“But his vengeance was not glutted by the murder of innocent men and boys that lay weltering and bleeding in the agonies of death about the prison door, but turned and traversed the yard, and hunted a poor affrighted wretch that had fled for safety close under the walls of Prison No. 1. This unhappy man was discovered by these hell-hounds, with that demon at their head, and with cool and deliberate malice drew up their muskets to their shoulders and dispatched their victim in the act of imploring mercy from their hands. His only crime was not being able to get into the prison before without being shot.

“In the yard of No. 7 they found another hopeless victim crouching along the wall at the far end of the yard. Whereupon five of them drew up their instruments of death, and by the order of this fell murderer discharged their contents into the body of the innocent man.”

After this the soldiery were withdrawn.

The account by Andrews is tinctured with animosity, and is not to be taken au pied de la lettre. He is unquestionably wrong in stating that these two crouching men were shot by Shortland’s orders. The evidence taken later is contradictory. Shortland, by his own account, had already retired from the yard.

A dispatch was immediately sent to Admiral Sir J. T. Duckworth, Commander-in-Chief at Plymouth, who lost no time in directing Rear-Admiral Sir Josias Rowley, Bart., and Captain Schomberg, the two senior officers at that port, to proceed to Dartmoor and inquire into the circumstances.

It was ascertained that seven of the prisoners had been killed outright, seven were so badly wounded that they had to have legs or arms amputated, thirty-eight were dangerously wounded and fifteen slightly.

Before the two sent from Plymouth arrived, Shortland had asked for a reinforcement, and a colonel at the head of more troops arrived. “The colonel came to the gate attended by the guilty Shortland,” says Andrews, “who could not look a prisoner in the face, but walked towards the prison bars with his face fixed on the ground.”
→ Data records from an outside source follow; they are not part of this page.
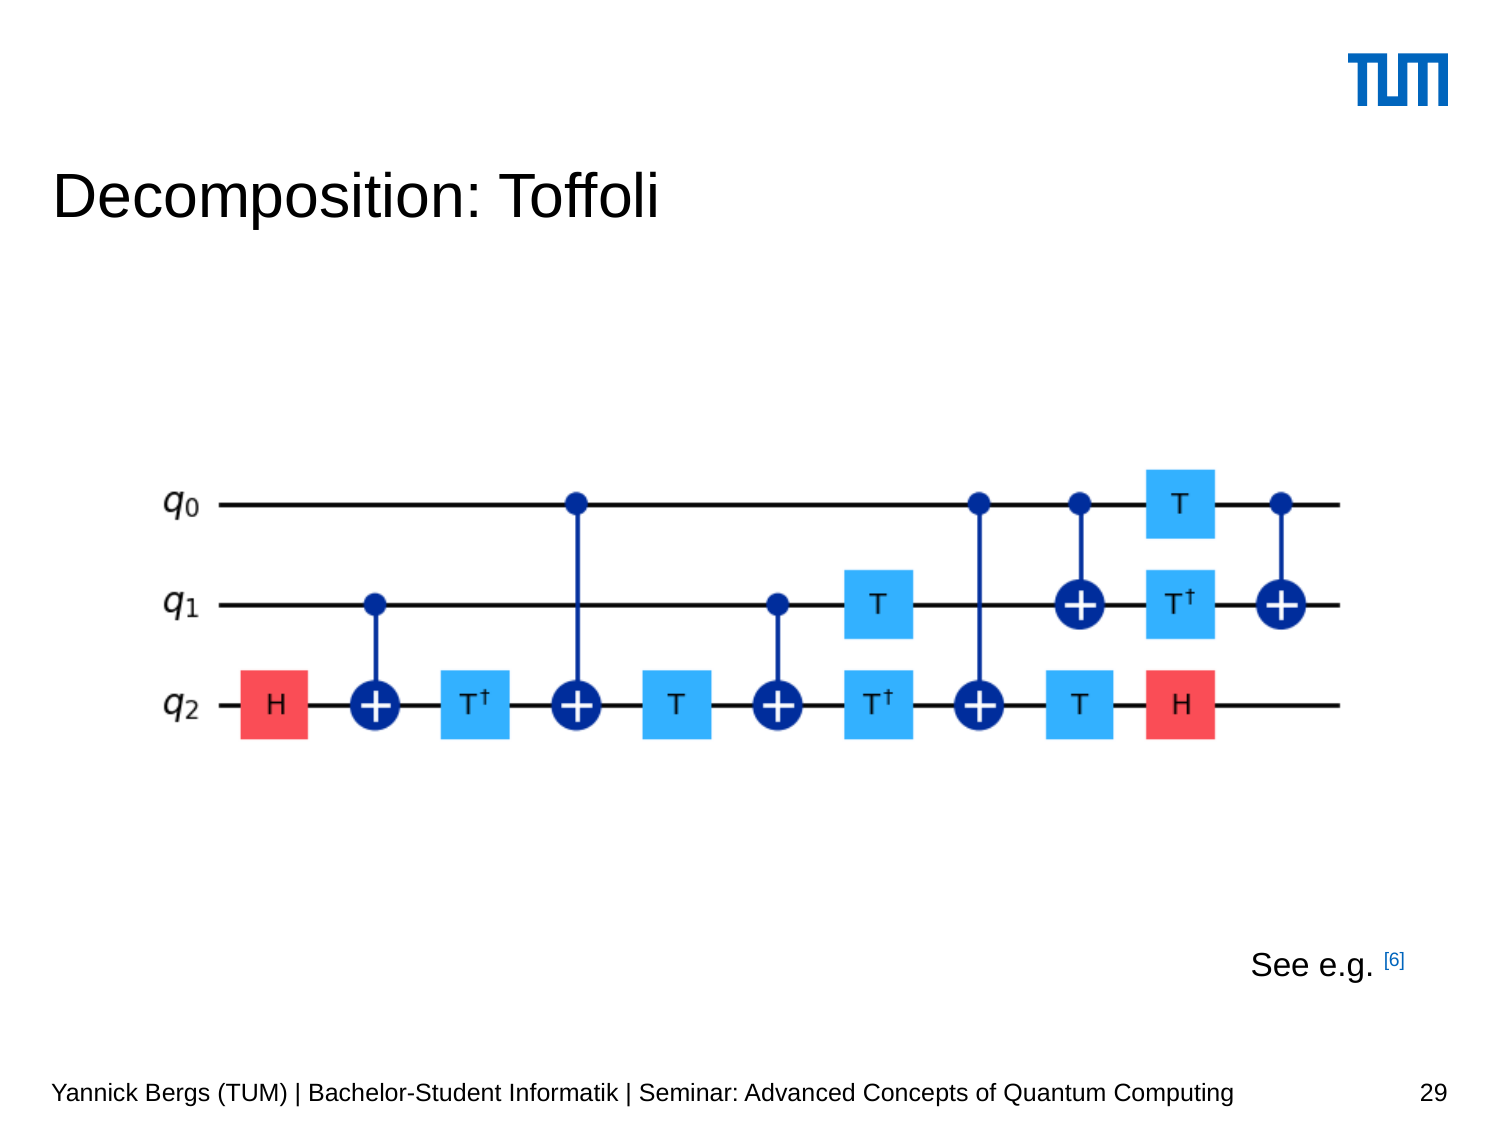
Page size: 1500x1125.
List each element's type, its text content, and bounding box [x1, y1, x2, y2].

title Decomposition: Toffoli [52, 162, 1449, 231]
footer Yannick Bergs (TUM) | Bachelor-Student Informatik | Seminar: Advanced Concepts of Quantum Computing [51, 1061, 1249, 1122]
text_box See e.g. [6] [1250, 937, 1406, 983]
picture [119, 434, 1381, 775]
slide_number 29 [1249, 1061, 1448, 1122]
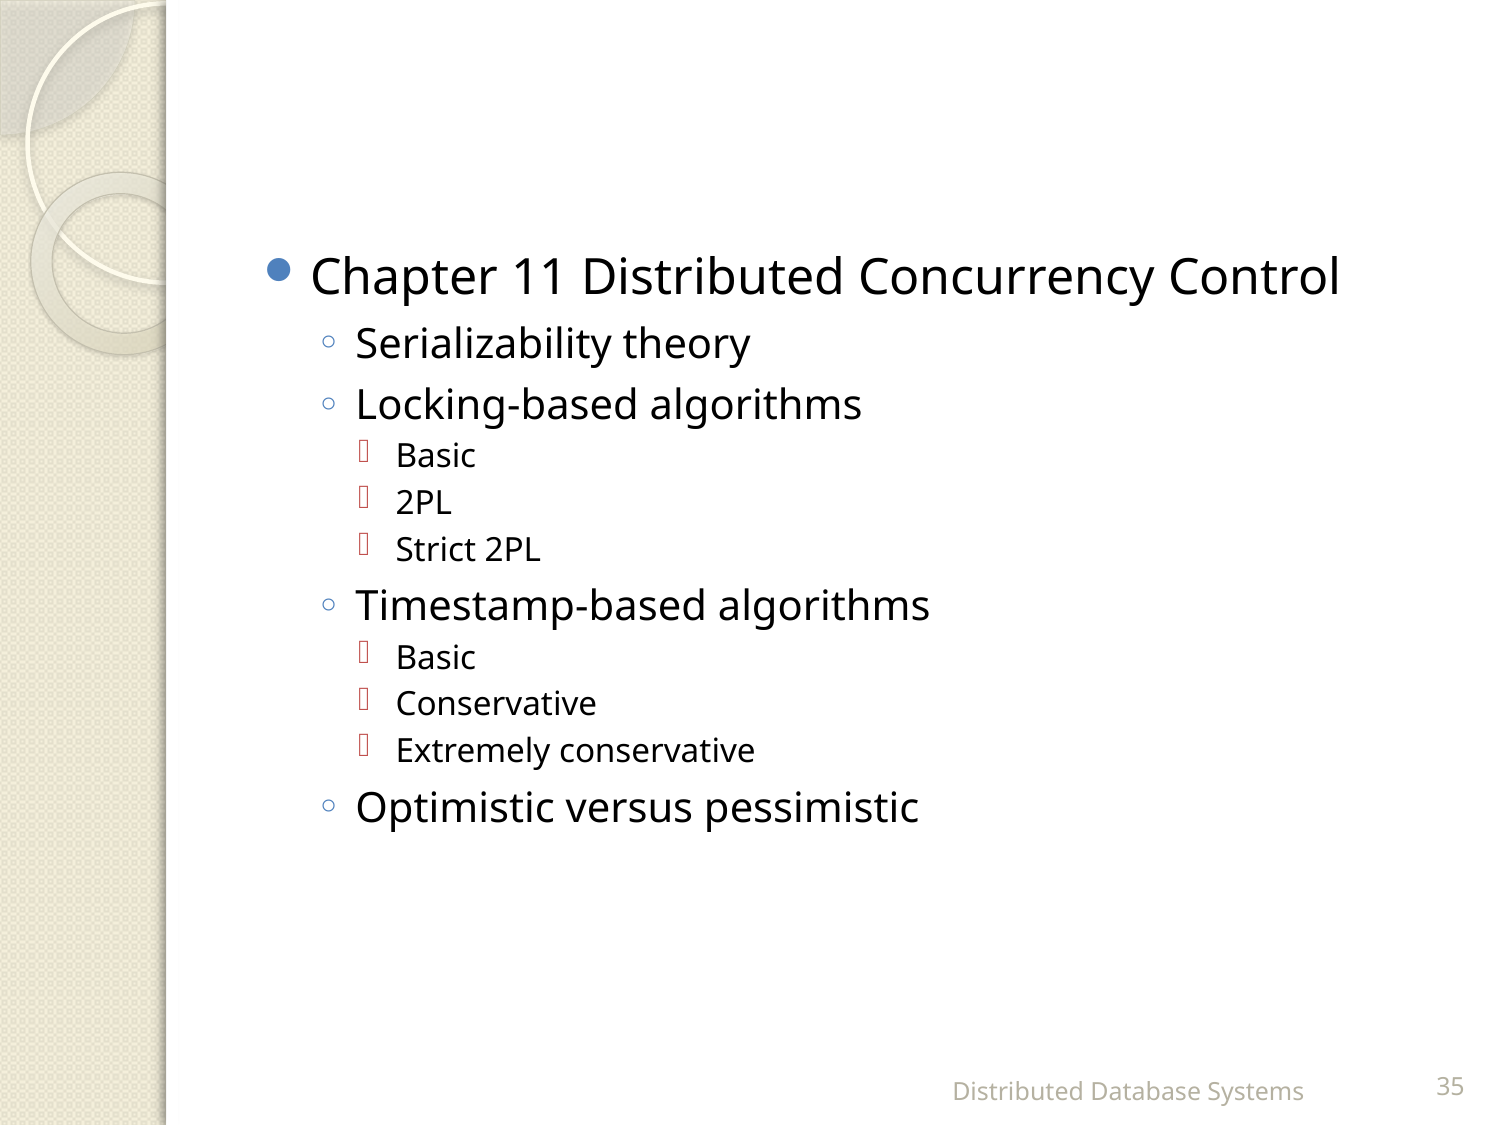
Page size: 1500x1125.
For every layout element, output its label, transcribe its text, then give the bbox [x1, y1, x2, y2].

list Chapter 11 Distributed Concurrency Control Serializability theory Locking-based algorithms Basic 2PL Strict 2PL Timestamp-based algorithms Basic Conservative Extremely conservative Optimistic versus pessimistic [235, 237, 1466, 1025]
slide_number 35 [1413, 1034, 1488, 1113]
footer Distributed Database Systems [937, 1034, 1413, 1113]
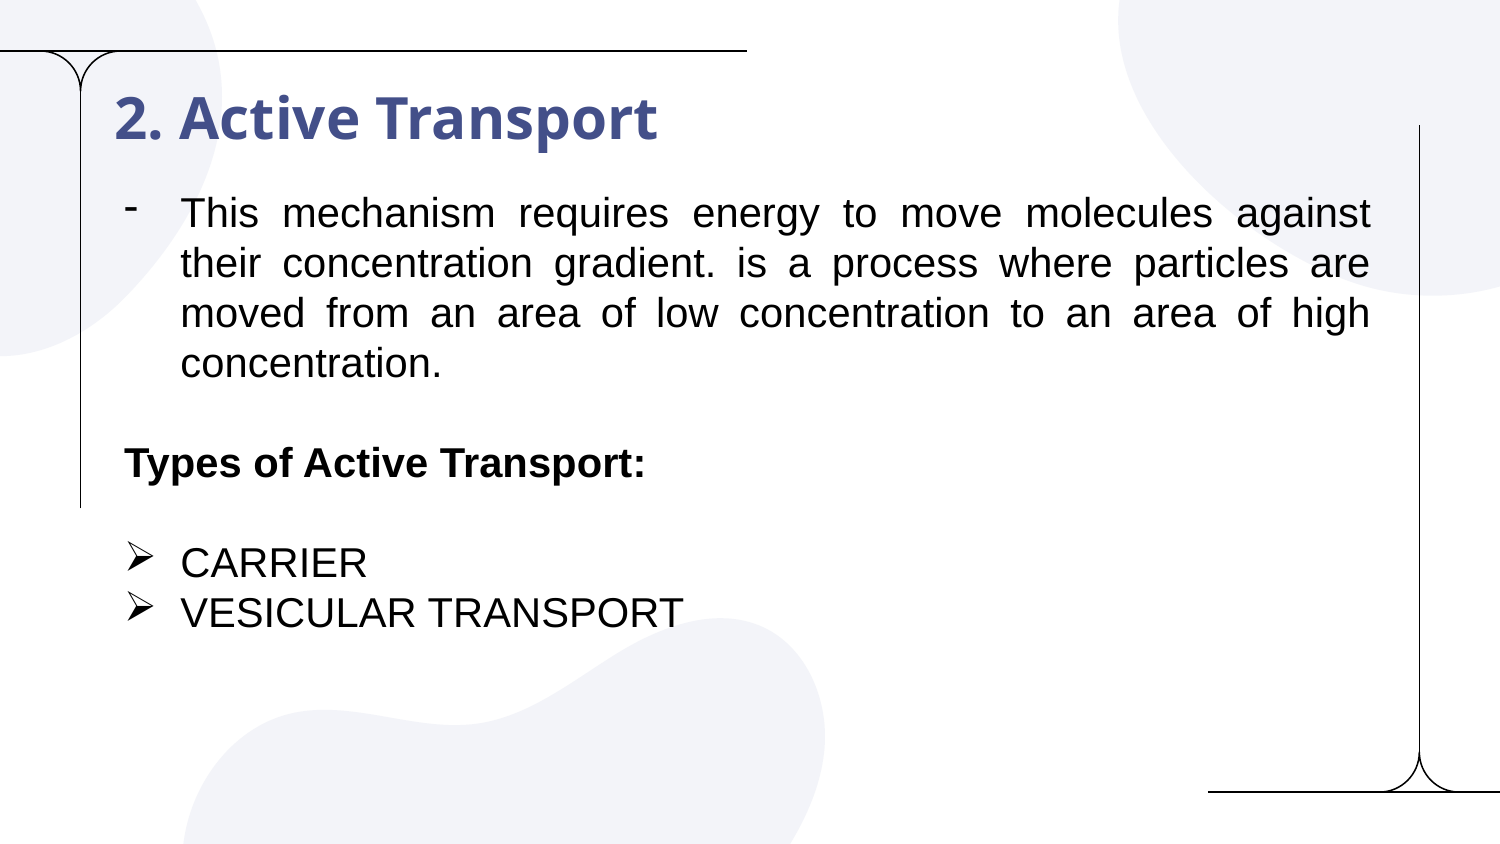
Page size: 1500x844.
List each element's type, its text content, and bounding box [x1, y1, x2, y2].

title 2. Active Transport [99, 66, 770, 178]
subtitle This mechanism requires energy to move molecules against their concentration gradient. is a process where particles are moved from an area of low concentration to an area of high concentration. Types of Active Transport: CARRIER VESICULAR TRANSPORT [109, 171, 1387, 668]
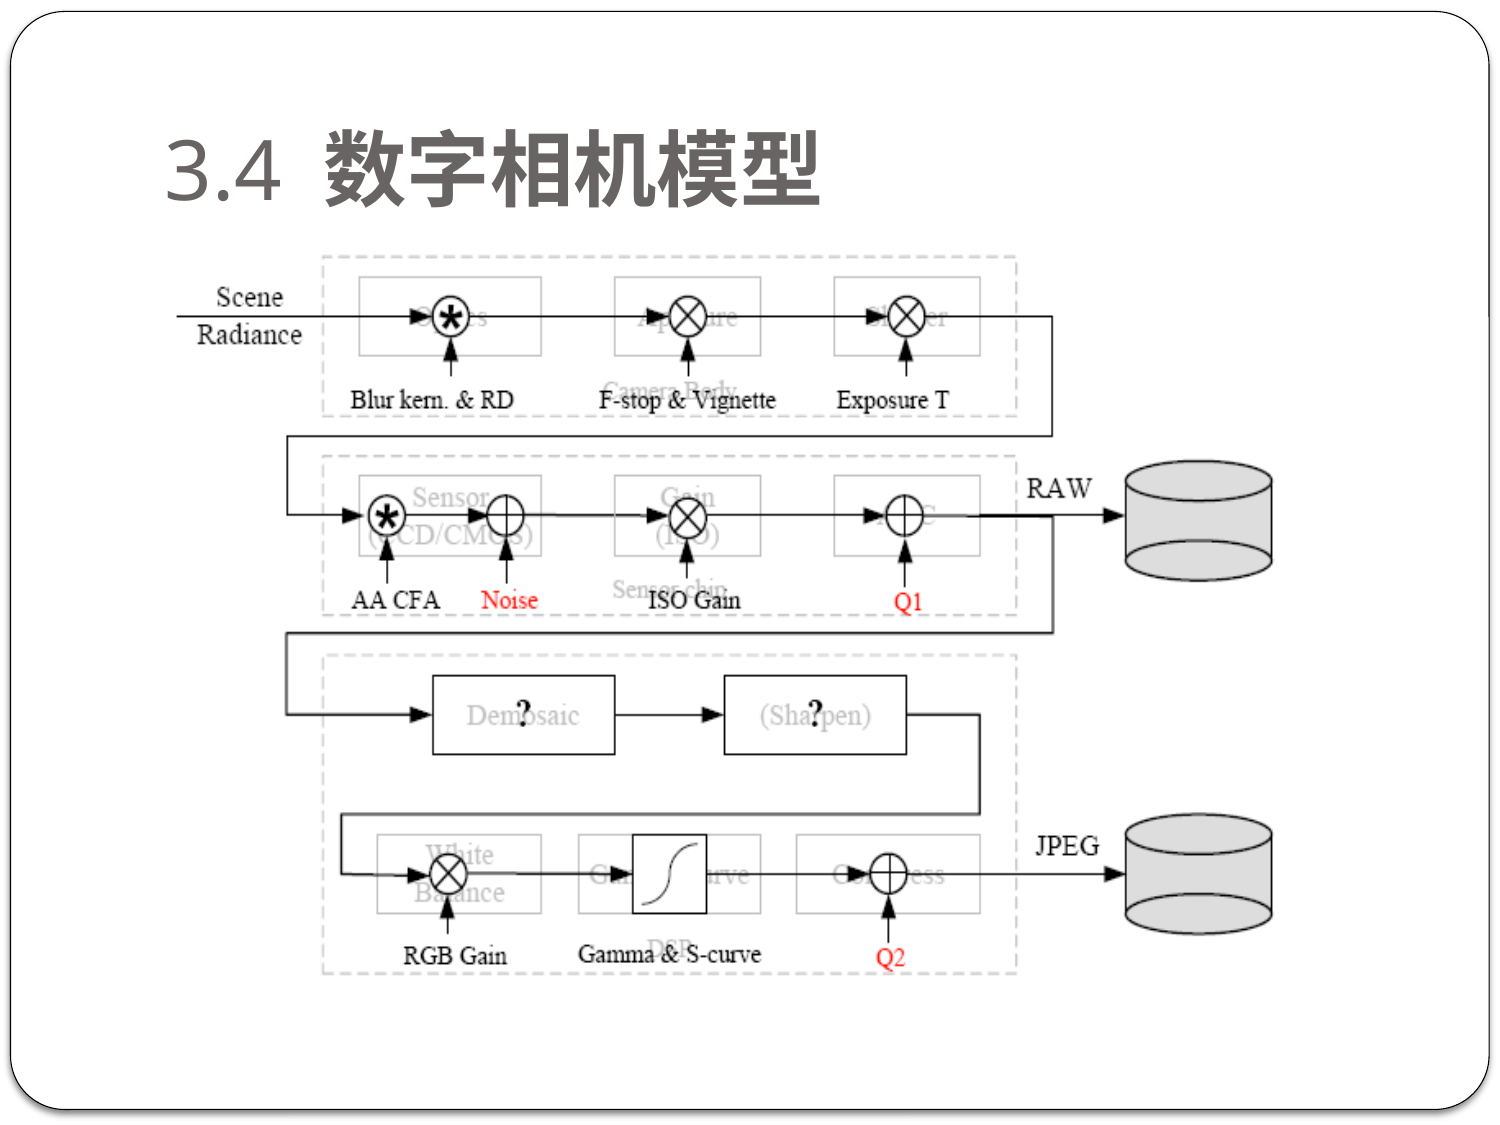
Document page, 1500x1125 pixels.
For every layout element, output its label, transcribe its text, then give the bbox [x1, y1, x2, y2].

title 3.4 数字相机模型 [150, 45, 1425, 233]
picture [159, 248, 1294, 988]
The report of Sir J. Rowley and Captain Schomberg was to the effect that “the rioters endeavoured to overpower the guard, to force the prison, and had actually seized the arms of some of the soldiers and made a breach in the walls of the depôt, when the guard found itself obliged to have recourse to firearms, and five of the rioters were killed and thirty-four wounded ... that the Americans unanimously declared that their complaint of delay was not against the British Government, but against their own, which ought to have sent means for their early conveyance home; and in replies to distinct questions to that effect, they declared they had no ground of complaint whatever.” Governor Shortland, according to Andrews, in alarm lest the prisoners should attempt to retaliate on his family, hastily removed his wife and children from the Governor’s house. But, as Andrews asserts, such a dastardly thought as to revenge themselves on a woman and children never entered the heads of any of them—and this we may well believe.